Saturday, June 23, 2012

The Incredibles - A Superhero Movie With a Heart of Gold

As stated previously on this blog, Pixar is an animation studio with a very impressive track record. With at least one exception, every movie they have made has been heavily praised to some degree, especially in regards to the Toy Story trilogy. This weekend is the studio's new movie, Brave, which I look forward to seeing. In the meantime, I have decided to watch one of Pixar's older movies, The Incredibles, that also happens to be one of my favorites from the studio. Though I've seen it numerous times since it first released in 2004, I never get tired of it.

Mr. Incredible (Craig T. Nelson) is one of many superheroes (referred to as "supers" in-universe) that exist in the world, protecting civilians from various supervillains using his super strength. When we first meet him, he is performing hero duties, such as rescuing a cat and facing a villain named Bomb Voyage, while still making time for his wedding, where he will marry a female super named Elastigirl (Holly Hunter). After the wedding, however, Mr. Incredible is sued by injured civilians as a result of that night, which ends up causing a domino effect on all the other supers. This leads to the creation of the Supers Relocation Program, in which supers will not face charges for past actions so long as they behave like average citizens. Though Mr. Incredible, aka Bob Parr, has a wife and three children, he still craves for the old days of the supers. After he is observed during a late night rescue with his friend Lucius (Samuel L. Jackson), who was formerly the super Frozone, Bob receives an invitation to relive his golden years, which he takes advantage of. Though he keeps this a secret from his wife Helen (Elastigirl), he later realizes the importance of his family when he faces a villain named Syndrome (Jason Lee), who, it turns out, used to be his biggest fan.

Though the movie is all around good, I believe I should still break down why it is so. For starters, the story is very well-written, neatly combining elements of a family movie and a superhero movie with a revenge plot. The concept of a world in which superheroes are turned into normal people by the government isn't new, having been done before in the graphic novel The Watchmen, but The Incredibles puts a spin on the dynamic by focusing on a family with superpowers instead of an unrelated group of people, aided by the lighter atmosphere of the product compared the heavy tones of The Watchmen.

Then there's the animation quality. It was impressive for the time it came out, and amazingly it holds up after 8 years. Free-flowing hair moves very realistically on the character models, and even those with shorter hair see a lot of detail. Character movement is also very fluid and there is a wide range of facial expressions that accurately convey what everyone is feeling by way of subtle movements. This is supported by strong voice acting all around and a musical score that perfectly matches each scene. At times the music takes some cues from James Bond, though they are integrated rather well and don't feel out of place.
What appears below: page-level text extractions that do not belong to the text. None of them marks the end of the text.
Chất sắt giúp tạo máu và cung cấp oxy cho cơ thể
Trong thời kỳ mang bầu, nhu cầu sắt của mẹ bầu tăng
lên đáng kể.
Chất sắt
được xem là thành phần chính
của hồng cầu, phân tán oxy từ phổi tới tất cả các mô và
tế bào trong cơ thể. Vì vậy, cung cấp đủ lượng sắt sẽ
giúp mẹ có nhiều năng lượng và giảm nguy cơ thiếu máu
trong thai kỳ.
This being a superhero movie, it is also important to bring up the action. Whenever a character uses their powers on-screen, you will often see some sort of creativity with how they are utilized, especially when two or more supers are working together. An example of said creativity is when, after helping his friend Bob rescue people from a burning building, Lucius is able to use his ice powers against a police officer after drinking a cup of water. While there's plenty of enjoyable fight scenes to go around, Bob's strength powers also make for good comedy, such as when he gets frustrated while trying to exit his car.

The Incredibles is a fantastic movie that I think anyone would enjoy, if they haven't seen it already. The movie has a strong message about the importance of family and the inclusion of superheroes makes for some really nice action scenes along the way. Overall this is a very smart and funny movie that should not be left out of one's DVD/Blu-ray collection.